Brincar é fundamental para o desenvolvimento saudável das crianças, e neste sentido os  parquinhos são uma opção certa de divertimento. Brincar em playgrounds estimula o desenvolvimento da percepção corporal, do equilíbrio, da coordenação motora e a socialização dos pequenos.

Mas ninguém quer que essa atividade prazerosa se torne dolorosa devido a um acidente, não é mesmo?

Para garantir a segurança no brincar livre das crianças em todo o país, a Criança Segura e o Papo de Mãe lançaram a campanha “Quero meu parquinho seguro”, com o objetivo de cobrar das autoridades responsáveis que os parquinhos de todo o Brasil sejam planejados com o devido cuidado e recebam a manutenção adequada para evitar acidentes.

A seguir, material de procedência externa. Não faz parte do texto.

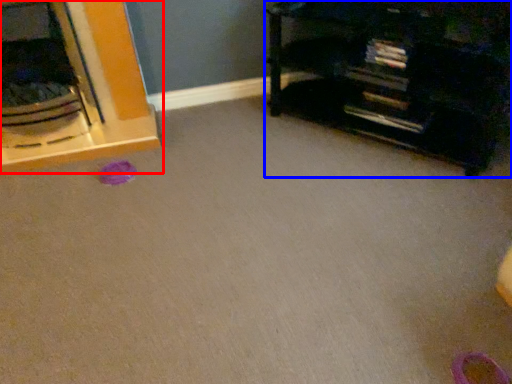
Question: Among these objects, which one is nearest to the camera, furniture (highlighted by a red box) or furniture (highlighted by a blue box)?

Choices:
 (A) furniture
 (B) furniture

Answer: (B)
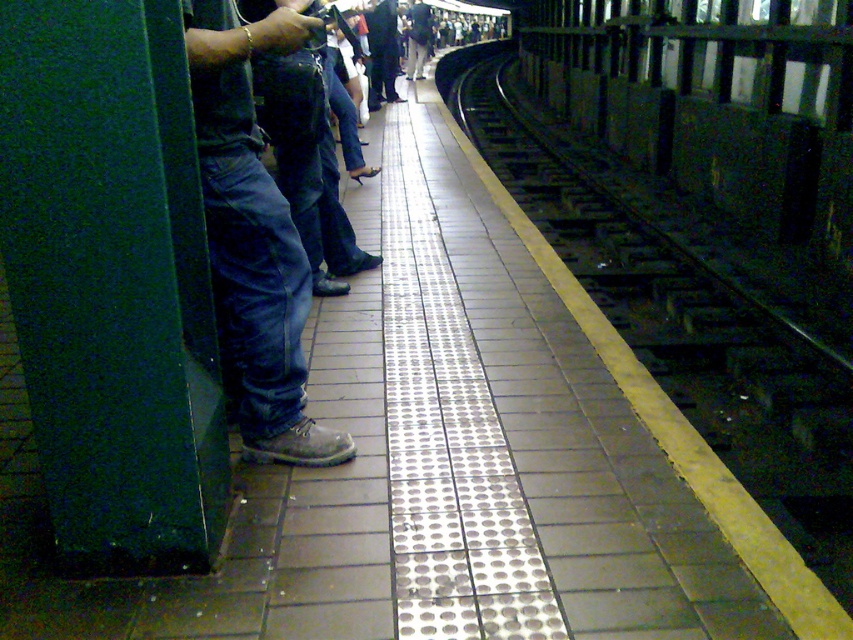
You are a photographer trying to capture the scene at the subway station platform. You notice two people wearing denim jeans at left and light gray pants at center. Which of these two individuals has a wider lower body clothing item?

The light gray pants at center has a greater width compared to the denim jeans at left, so the individual wearing light gray pants at center has a wider lower body clothing item.

You are a person standing on the subway platform. You want to know which of the two people, the one wearing denim jeans at left or the one wearing light gray pants at center, has clothing that reaches lower on their legs. Which one is it?

The denim jeans at left is shorter than light gray pants at center, so the denim jeans at left reaches lower on the legs.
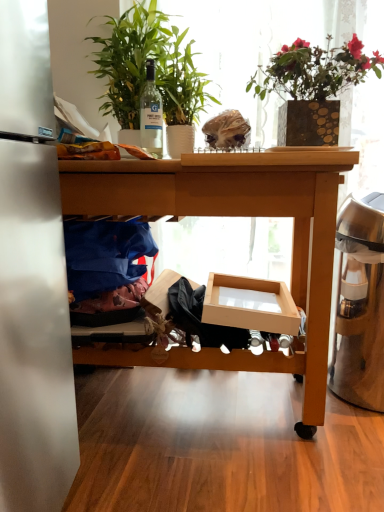
Identify the location of vacant region in front of satin silver trash can at right. The height and width of the screenshot is (512, 384). (347, 444).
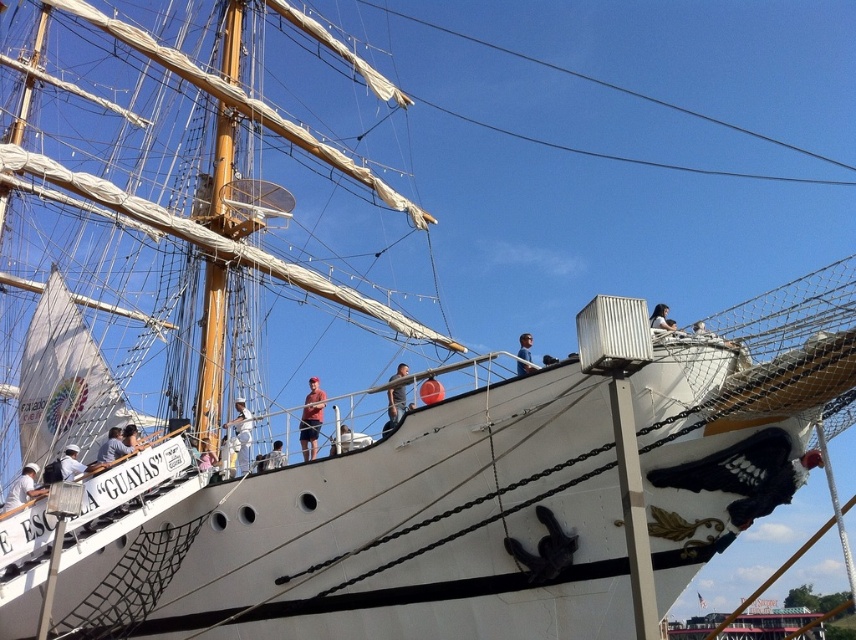
Between matte red helmet at upper center and white matte shirt at upper center, which one has less height?

With less height is white matte shirt at upper center.

Is matte red helmet at upper center in front of white matte shirt at upper center?

Yes, matte red helmet at upper center is in front of white matte shirt at upper center.

Is point (428, 392) less distant than point (276, 460)?

Yes, it is in front of point (276, 460).

Image resolution: width=856 pixels, height=640 pixels. Identify the location of matte red helmet at upper center. (431, 390).

Is point (437, 401) less distant than point (345, 424)?

Yes.

Between matte red helmet at upper center and white matte shirt at center, which one has less height?

With less height is matte red helmet at upper center.

Image resolution: width=856 pixels, height=640 pixels. What are the coordinates of `matte red helmet at upper center` in the screenshot? It's located at (431, 390).

Where is `matte red helmet at upper center`? matte red helmet at upper center is located at coordinates (431, 390).

Does matte red shirt at center appear on the left side of white cloth at upper left?

Incorrect, matte red shirt at center is not on the left side of white cloth at upper left.

Is matte red shirt at center shorter than white cloth at upper left?

No.

This screenshot has width=856, height=640. What are the coordinates of `matte red shirt at center` in the screenshot? It's located at (311, 419).

Find the location of a particular element. matte red shirt at center is located at coordinates (311, 419).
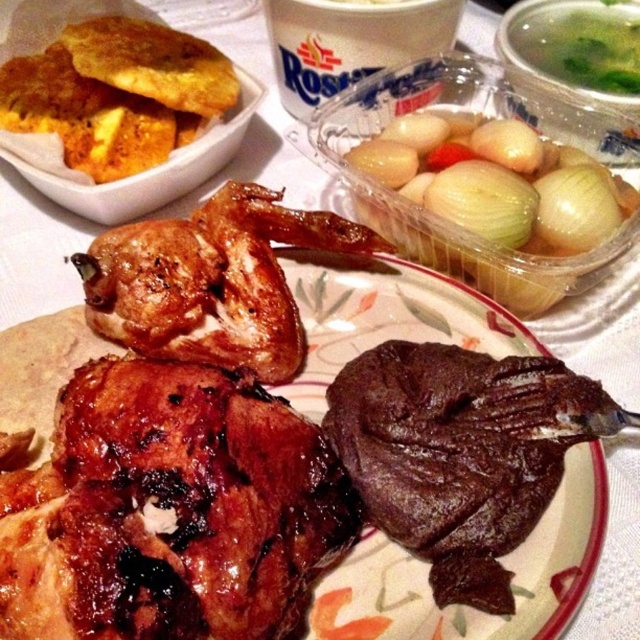
Question: From the image, what is the correct spatial relationship of brown crispy chicken at center in relation to green leafy vegetable at upper right?

Choices:
 (A) left
 (B) right

Answer: (A)

Question: Which point appears closest to the camera in this image?

Choices:
 (A) (134, 150)
 (B) (387, 208)
 (C) (228, 499)

Answer: (C)

Question: Which point is closer to the camera?

Choices:
 (A) (472, 186)
 (B) (465, 563)
 (C) (35, 81)

Answer: (B)

Question: Is the position of dark brown crispy meat at center less distant than that of brown crispy chicken at center?

Choices:
 (A) no
 (B) yes

Answer: (B)

Question: Can you confirm if brown crispy chicken at center is positioned to the left of green leafy vegetable at upper right?

Choices:
 (A) no
 (B) yes

Answer: (B)

Question: Which of the following is the farthest from the observer?

Choices:
 (A) [176, 51]
 (B) [81, 541]
 (C) [396, 422]

Answer: (A)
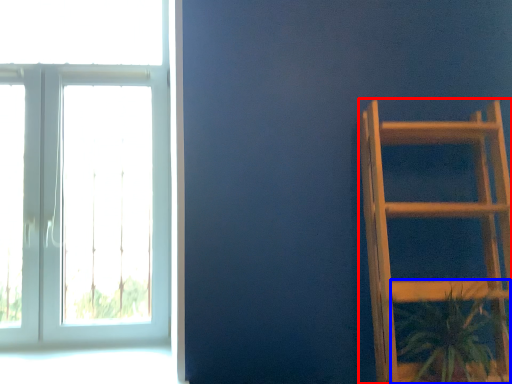
Question: Which of the following is the farthest to the observer, furniture (highlighted by a red box) or houseplant (highlighted by a blue box)?

Choices:
 (A) furniture
 (B) houseplant

Answer: (B)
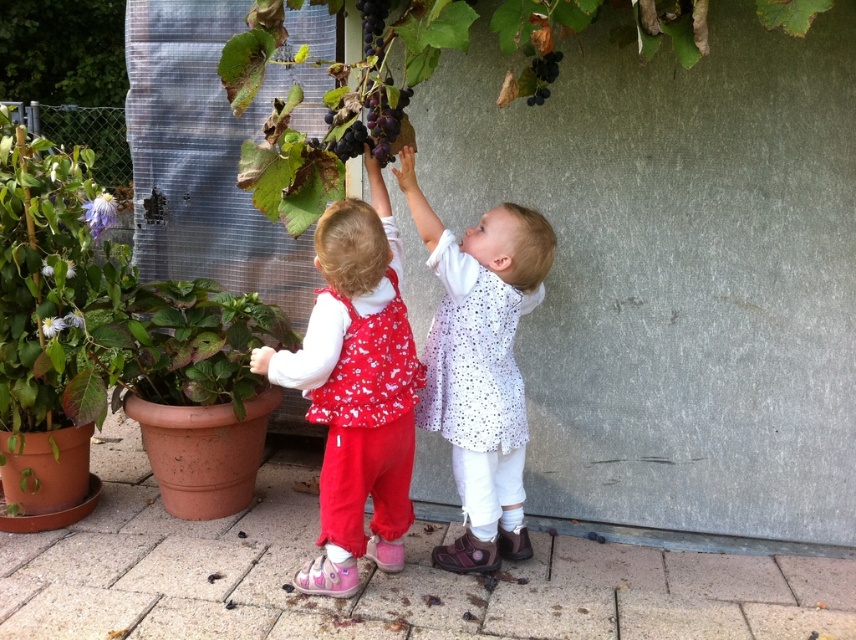
Question: Based on their relative distances, which object is farther from the black matte grapes at upper center?

Choices:
 (A) white dotted dress at center
 (B) green matte plant at lower left
 (C) green matte plant at left
 (D) dark purple grapes at center

Answer: (C)

Question: In this image, where is dark purple grapes at center located relative to black matte grapes at upper center?

Choices:
 (A) above
 (B) below

Answer: (B)

Question: Which is farther from the dark purple grapes at center?

Choices:
 (A) green matte plant at left
 (B) black matte grapes at upper center

Answer: (A)

Question: Considering the relative positions of green matte plant at left and matte red pants at center in the image provided, where is green matte plant at left located with respect to matte red pants at center?

Choices:
 (A) left
 (B) right

Answer: (A)

Question: Estimate the real-world distances between objects in this image. Which object is farther from the white dotted dress at center?

Choices:
 (A) green matte plant at left
 (B) ripe purple grapes at upper center
 (C) green matte plant at lower left

Answer: (A)

Question: Does green matte plant at left lie in front of ripe purple grapes at upper center?

Choices:
 (A) yes
 (B) no

Answer: (B)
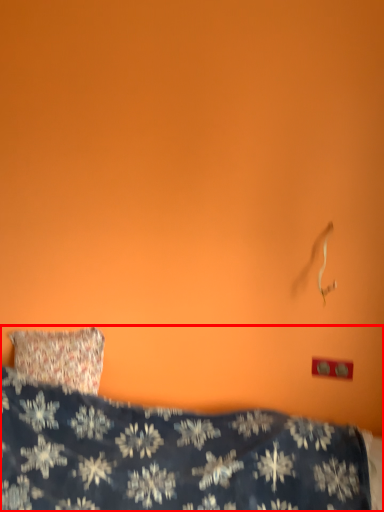
Question: In this image, where is bed (annotated by the red box) located relative to electric outlet?

Choices:
 (A) left
 (B) right

Answer: (A)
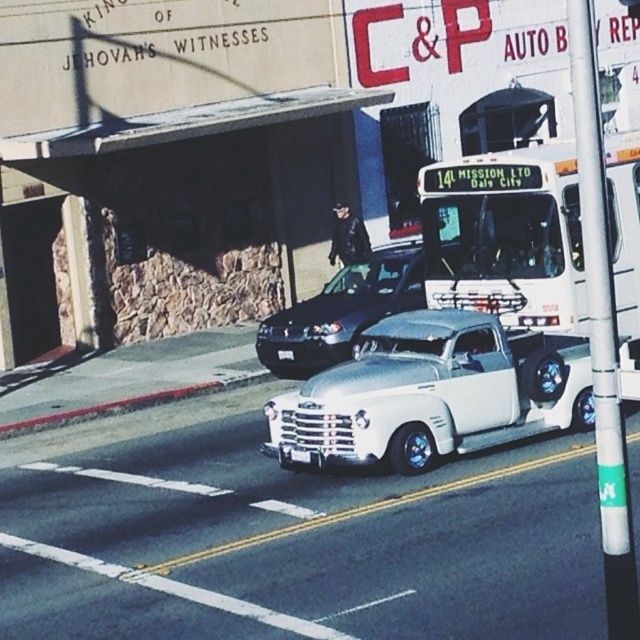
You are a pedestrian standing at the crosswalk and see the white metallic truck at center and the white matte bus at upper center. Which one is closer to the crosswalk?

The white metallic truck at center is closer to the crosswalk because it is positioned below the white matte bus at upper center, indicating it is lower in the frame and thus nearer to the pedestrian at the crosswalk.

You are a pedestrian standing on the sidewalk and want to cross the street to reach the other side. There is a white metallic truck at center and a shiny black sedan at center in the road. Considering their distance apart, do you think there is enough space between them to safely cross?

The white metallic truck at center and the shiny black sedan at center are 15.44 feet apart from each other. This distance provides sufficient space to safely cross between them, so yes, it is possible to cross safely.

You are a delivery driver who needs to park your vehicle under a low clearance bridge. The bridge has a height restriction of 3 meters. You observe the white metallic truck at center and the white matte bus at upper center in the scene. Which vehicle would you choose to park under the bridge to ensure it fits safely?

The white metallic truck at center is not as tall as the white matte bus at upper center, so the white metallic truck at center would be the safer choice to park under the bridge since it has a lower height.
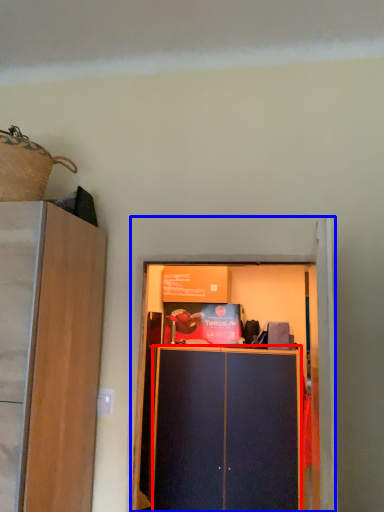
Question: Which point is further to the camera, cabinetry (highlighted by a red box) or cupboard (highlighted by a blue box)?

Choices:
 (A) cabinetry
 (B) cupboard

Answer: (A)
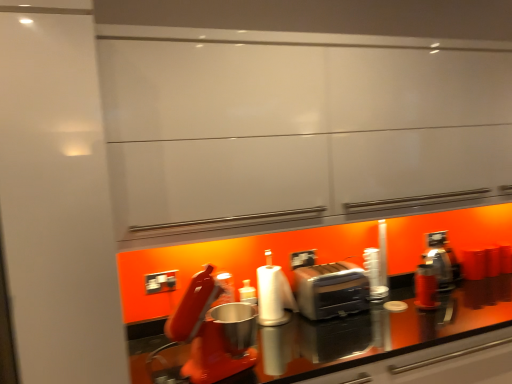
The height and width of the screenshot is (384, 512). What do you see at coordinates (273, 296) in the screenshot?
I see `white matte paper towel at center` at bounding box center [273, 296].

In order to face white matte paper towel at center, should I rotate leftwards or rightwards?

To face it directly, rotate right by 2.900 degrees.

You are a GUI agent. You are given a task and a screenshot of the screen. Output one action in this format:
    pyautogui.click(x=<x>, y=<y>)
    Task: Click on the white matte paper towel at center
    
    Given the screenshot: What is the action you would take?
    pyautogui.click(x=273, y=296)

In the scene shown: Measure the distance between point (x=343, y=261) and camera.

2.22 meters.

What is the approximate width of satin silver toaster at center?

It is 9.80 inches.

What do you see at coordinates (331, 290) in the screenshot?
I see `satin silver toaster at center` at bounding box center [331, 290].

Image resolution: width=512 pixels, height=384 pixels. In order to click on satin silver toaster at center in this screenshot , I will do `click(331, 290)`.

Measure the distance between satin silver toaster at center and camera.

satin silver toaster at center is 1.94 meters away from camera.

You are a GUI agent. You are given a task and a screenshot of the screen. Output one action in this format:
    pyautogui.click(x=<x>, y=<y>)
    Task: Click on the white matte paper towel at center
    The height and width of the screenshot is (384, 512).
    Given the screenshot: What is the action you would take?
    pyautogui.click(x=273, y=296)

Considering the relative positions of white matte paper towel at center and satin silver toaster at center in the image provided, is white matte paper towel at center to the left of satin silver toaster at center from the viewer's perspective?

Yes.

Which is behind, white matte paper towel at center or satin silver toaster at center?

Positioned behind is satin silver toaster at center.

Veja no quadro como participar:

Depoimentos:

“Minha filha, Maria Eduarda, de 7 anos, ficou gravemente ferida em um parquinho da escola em que estuda em São José do Rio Preto, interior de São Paulo.  O brinquedo era novo e ela estava muito animada para experimentá-lo. O acidente aconteceu em fevereiro deste ano. O cabelo da Maria Eduarda ficou preso no gira-gira,  ela teve afundamento de crânio e precisou ser operada. Maria Eduarda ficou com uma paralisia facial no lado direito do rosto e não conseguia fechar o olho. Precisava ficar pingando colírio. Hoje, depois de cinco meses de tratamentos, ela não tem sequelas. Um milagre! #queromeuparquinhoseguro (Alessandra Correa dos Santos Peres, 36 anos, costureira).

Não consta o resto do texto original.